───── PASSAGE ─────
The sparse signal is then measured using a chaotic sequence constructed by Chebyshev to construct a measurement matrix \(\Phi\). The measurement matrix is defined as follows:

$$\Phi = \sqrt {\frac{N}{M}} DCE$$
(9)

Among them, N is the width of the image, \(M = CR \times N\). The coefficient \(\sqrt {\frac{N}{M}}\) is normalized to \(DCE\) such that the energy of the measured value is close to the energy of the original signal. D is a random sampling operator, which is a random sample of the m rows of \(CE\) according to a subset \(\{1,2,\ldots,n\}\). In this paper, a chaotic system-based permutation algorithm is proposed for sampling. The essence of the permutation algorithm is to randomly select m rows using pseudo-random sequences generated by chaotic systems (algorithm 1).

\(C\) is a cyclic matrix based on chaotic sequences. The size of C is \(N \times N\), defined as follows.
───── SUPPLIED MATERIAL ─────
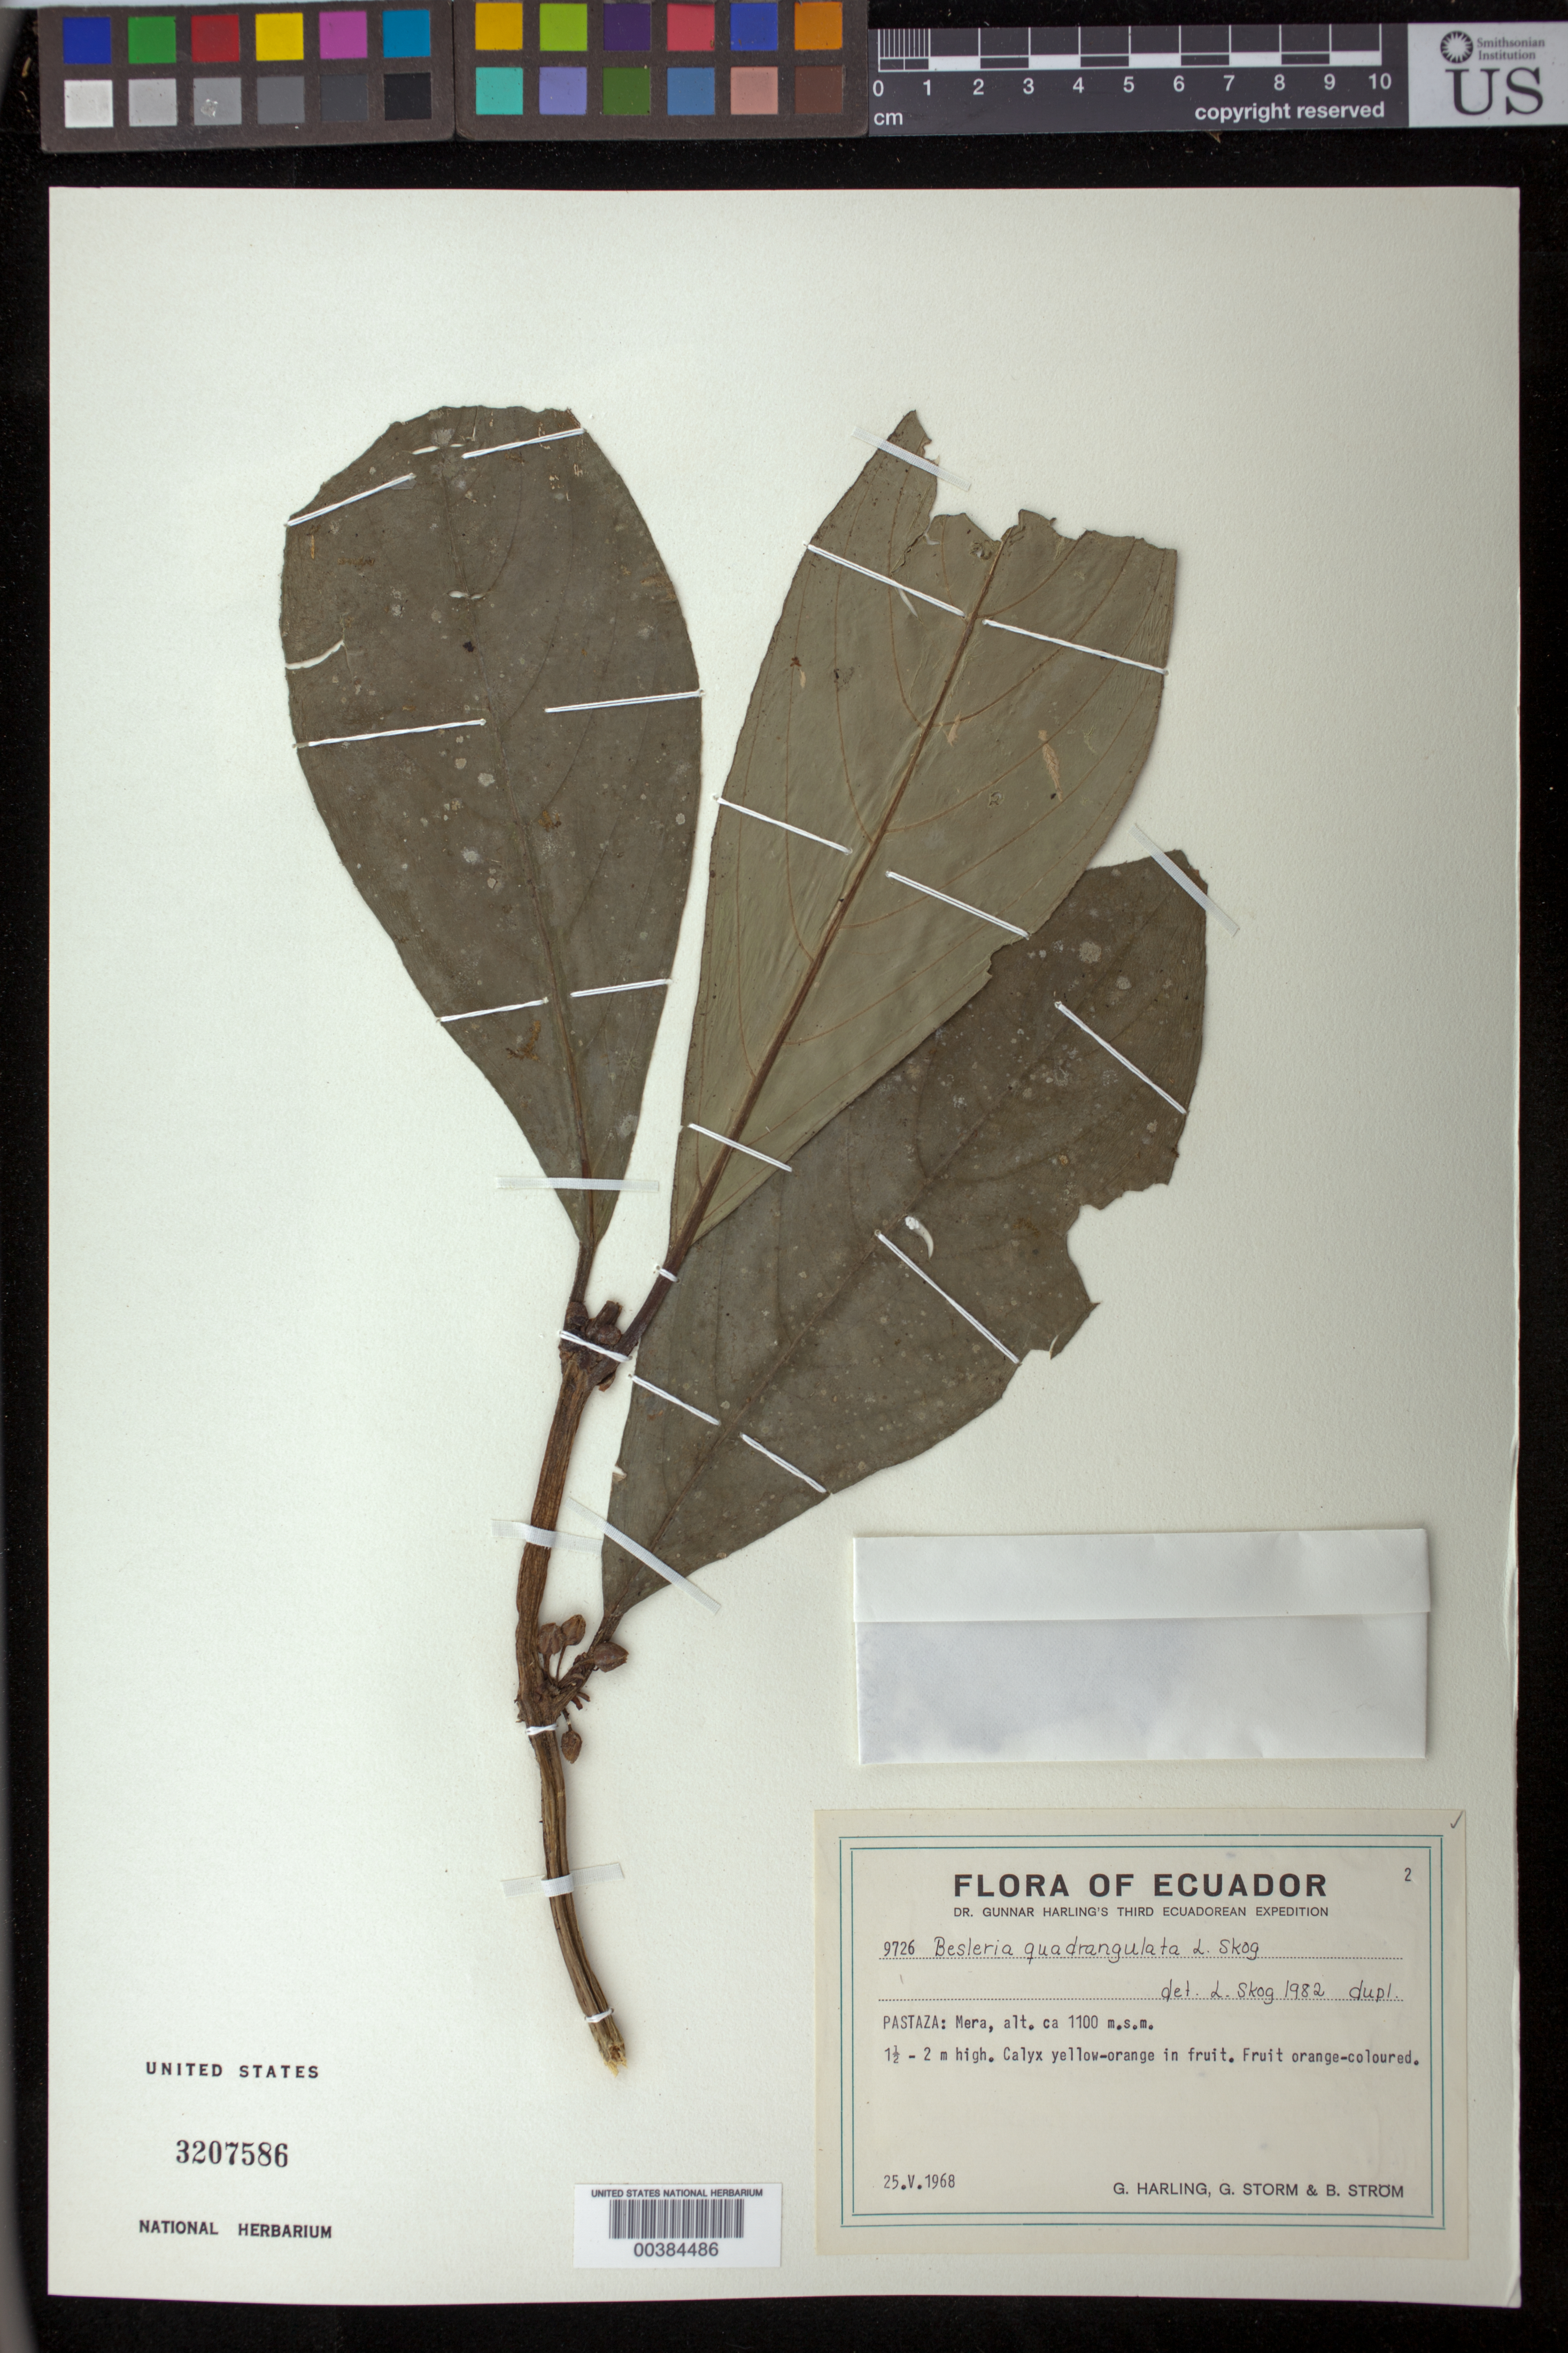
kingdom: Plantae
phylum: Tracheophyta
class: Magnoliopsida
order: Lamiales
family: Gesneriaceae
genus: Besleria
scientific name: Besleria quadrangulata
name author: L.E. Skog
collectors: G. Harling, G. Storm & B. Storm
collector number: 9726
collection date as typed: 25 May 1968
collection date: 1968-05-25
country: Ecuador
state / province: Pastaza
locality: Mera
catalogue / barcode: US 3207586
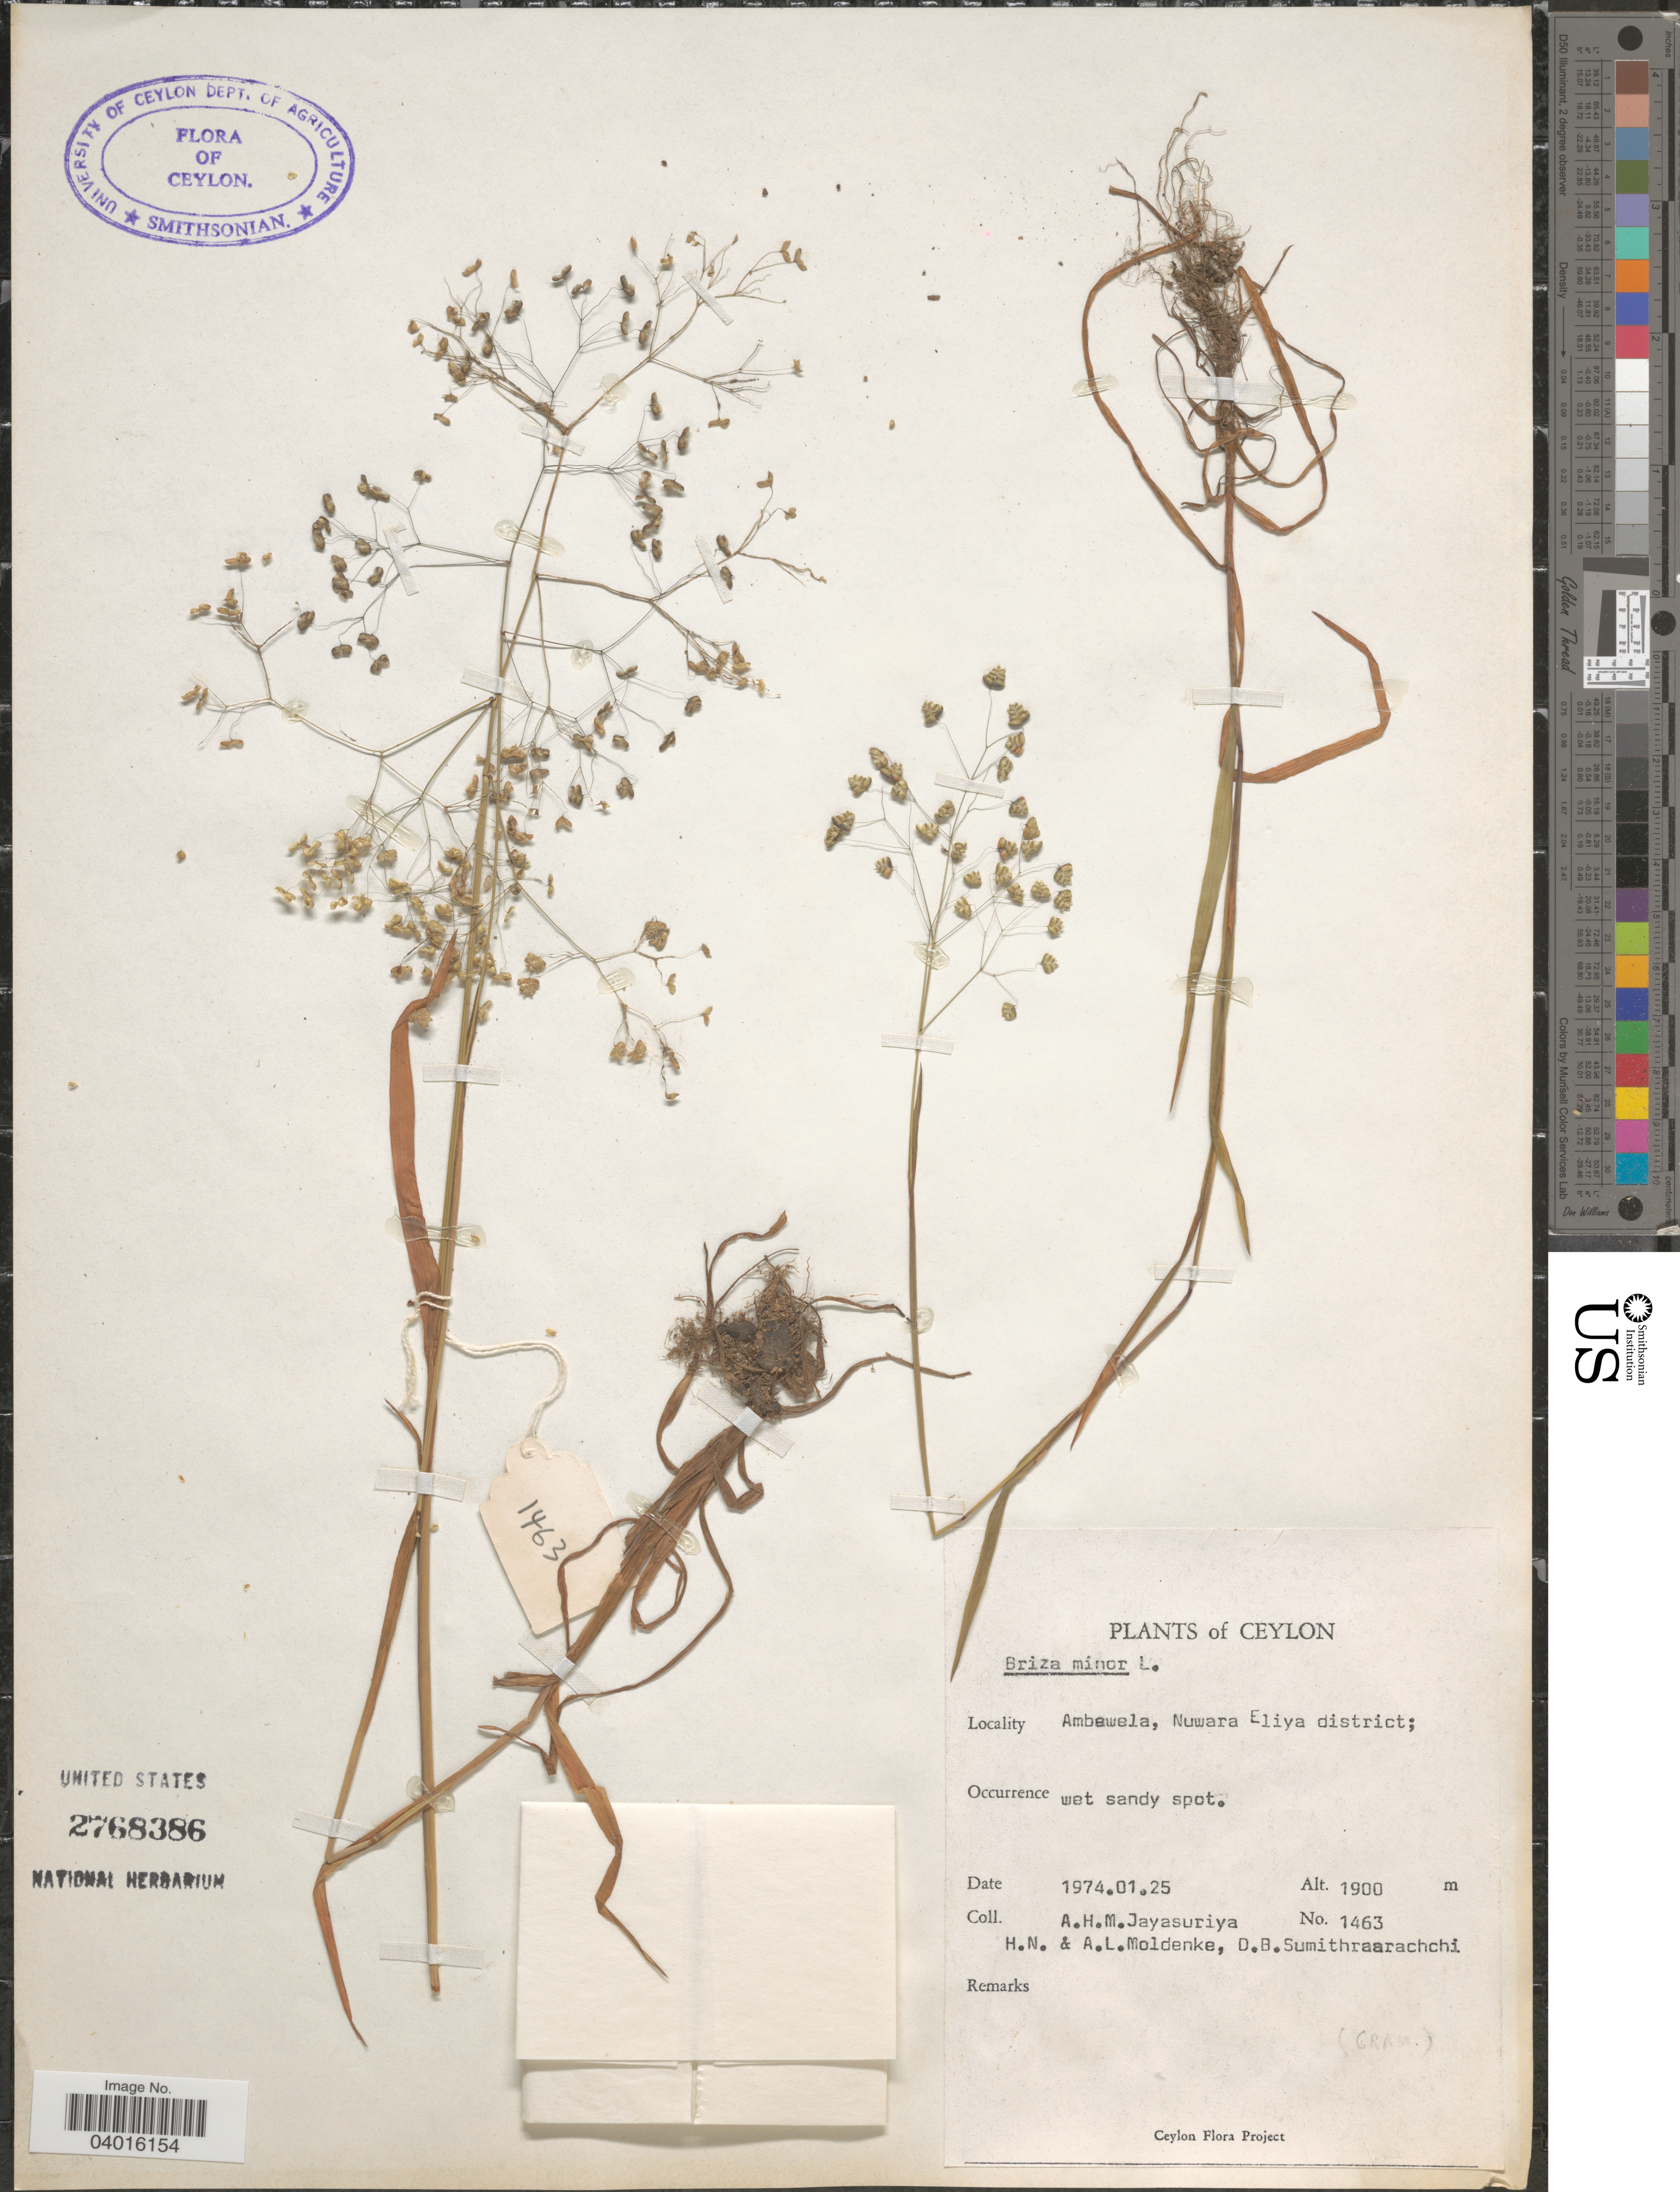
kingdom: Plantae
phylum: Tracheophyta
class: Liliopsida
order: Poales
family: Poaceae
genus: Briza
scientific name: Briza minor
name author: L.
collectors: A. H. Jayasuriya, H. N. Moldenke, A. L. Moldenke & D. B. Sumithraarachchi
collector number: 1463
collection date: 1974-01-25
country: Sri Lanka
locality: Ceylon. Ambewela, Nuwara Eliya district.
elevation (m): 1900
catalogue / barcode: US 2768386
─────
■ EXERCISE TASKS
A) From the measurement-matrix passage, reproduce the text starting with "Among them, N" and going on through "systems (algorithm 1).".
B) In the measurement-matrix passage, what does N denote?

■ REPLIES
A)
Among them, N is the width of the image, \(M = CR \times N\). The coefficient \(\sqrt {\frac{N}{M}}\) is normalized to \(DCE\) such that the energy of the measured value is close to the energy of the original signal. D is a random sampling operator, which is a random sample of the m rows of \(CE\) according to a subset \(\{1,2,\ldots,n\}\). In this paper, a chaotic system-based permutation algorithm is proposed for sampling. The essence of the permutation algorithm is to randomly select m rows using pseudo-random sequences generated by chaotic systems (algorithm 1).

B) The width of the image.